Like many contemporary filmmakers, Almodóvar is not prepared to commit himself body and soul in a way that would make his drama convincing. We are supposed to take on faith too many of the critical elements. Young Esteban dies in the first few moments of the film. In a sense, everything depends on the spectator's involvement in his death and the sequence of events it sets off. But he's very little to us—a face, a few words, a diary entry. It's not enough to go on. His mother's pain seems real, but the tragedy remains at a distance.
This is a recurring problem. The announcement by Sister Rosa that she's HIV positive makes almost no impression. There's nothing convincing about this scene or the ones involving her that follow. And the appearance of Lola toward the end, who's dying from AIDS, should have something grandiose and tragic about it.
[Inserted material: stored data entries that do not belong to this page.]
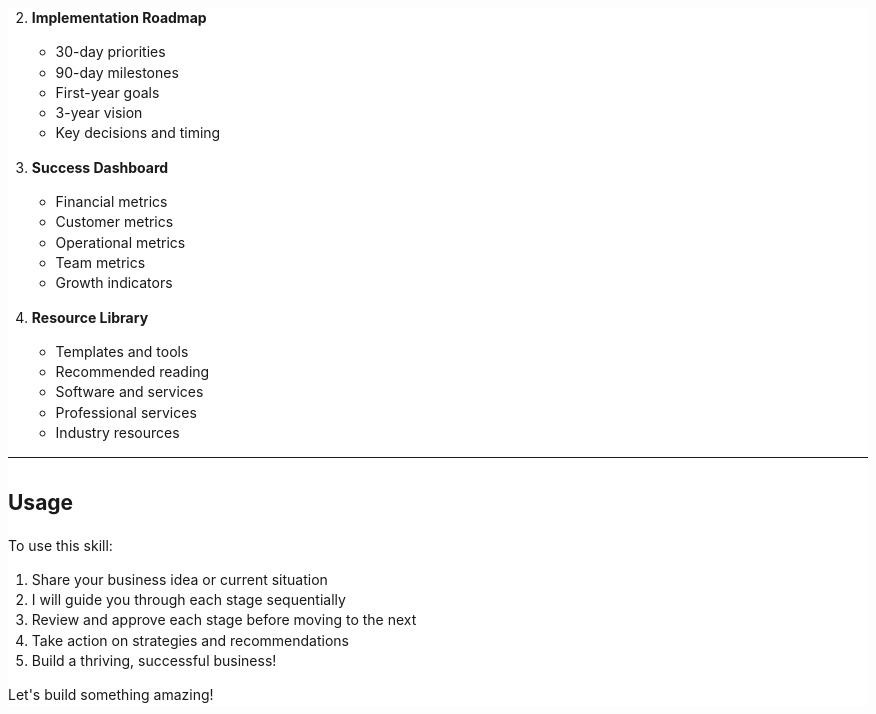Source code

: 2. **Implementation Roadmap**
   - 30-day priorities
   - 90-day milestones
   - First-year goals
   - 3-year vision
   - Key decisions and timing

3. **Success Dashboard**
   - Financial metrics
   - Customer metrics
   - Operational metrics
   - Team metrics
   - Growth indicators

4. **Resource Library**
   - Templates and tools
   - Recommended reading
   - Software and services
   - Professional services
   - Industry resources

---

## Usage

To use this skill:
1. Share your business idea or current situation
2. I will guide you through each stage sequentially
3. Review and approve each stage before moving to the next
4. Take action on strategies and recommendations
5. Build a thriving, successful business!

Let's build something amazing!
Again it falls flat. Almodóvar introduces these emotionally charged elements and apparently expects the viewer to summon up the appropriate feelings. But it's the artist's job to make that possible. I felt that I was continually being manipulated, being directed to find this or that moment "moving," another one "tragic" and so on, without the filmmaker having provided the depth and complexity that allows one spontaneously to feel something.
The themes and motifs that Almodóvar introduces or touches upon, in other hands—Oscar Wilde, R.W. Fassbinder, etc.—have a subversive content. To Wilde the artificial was virtually synonymous with the critical spirit. Life was a failure from the artistic point of view, it had to be remade. Fassbinder introduced melodrama to criticize the ways in which oppressive social relations were internalized, reinforced in everyday life and made the basis for further oppression.
Almodóvar gives no impression of being dissatisfied with the way things are. At no point does one feel that the director grasp or even have an intuition that the various behaviors and states of mind in the film are socially manipulated in any fashion or the product of distorted and destructive circumstances. The insight that there are all sorts of mothers—biological, self-created, accidental—and all sorts of “women” seems a limited one to me. And how does Agrado's comment, amusing as her performance may be, that “a woman is more authentic the more she looks like what she has dreamed for herself” distinguish itself from the sort of banality one hears on daytime talk shows?
Because everything here curls around and works back on itself to create the impression that somehow life can be made bearable in its existing framework. If only there were tolerance of difference, if only maturity and rationality were not the exclusive property of some and excess and ecstasy the property of others, if only Barcelona could lend more of its color to life, if only.... Meanwhile the filmmaker leads a pleasant life, with a few complaints, and goes from success to success.
In the past, we were told by one commentator, that Almodóvar's “postmodern style reflects the spirit of these youths, known as pasotas, or ‘those who couldn't care less.'” Now he's made a serious film, a mature film? No, now he wants to be thought to have made a serious film, a mature film. Why is that difference, a crucial one, so difficult to perceive? There are numerous filmmakers possessing differing degrees of aesthetic respectability—Takeshi Kitano, Olivier Assayas, Wong Kar-wai, Atom Egoyan, Jim Jarmusch and others—who have careers primarily because viewers confuse or can be led to confuse feeling something with playing at feeling it.
This problem, which looms fairly large at the moment, must have something to do with the stagnation, the unclarity and, frankly, the corruption that pervades so much of the international cultural milieu. Artists are largely at sea, producing work whose primary purpose all too often seems to be making possible the production of the next work. Generally missing is a means of determining the objective purpose and value of creative work, and such a means must have something to do with the notion, once relatively common, that genuinely artistic effort registers a protest, in one form or another, against reality. Everything else is simply bits of colored light or blobs of paint or splotches of ink.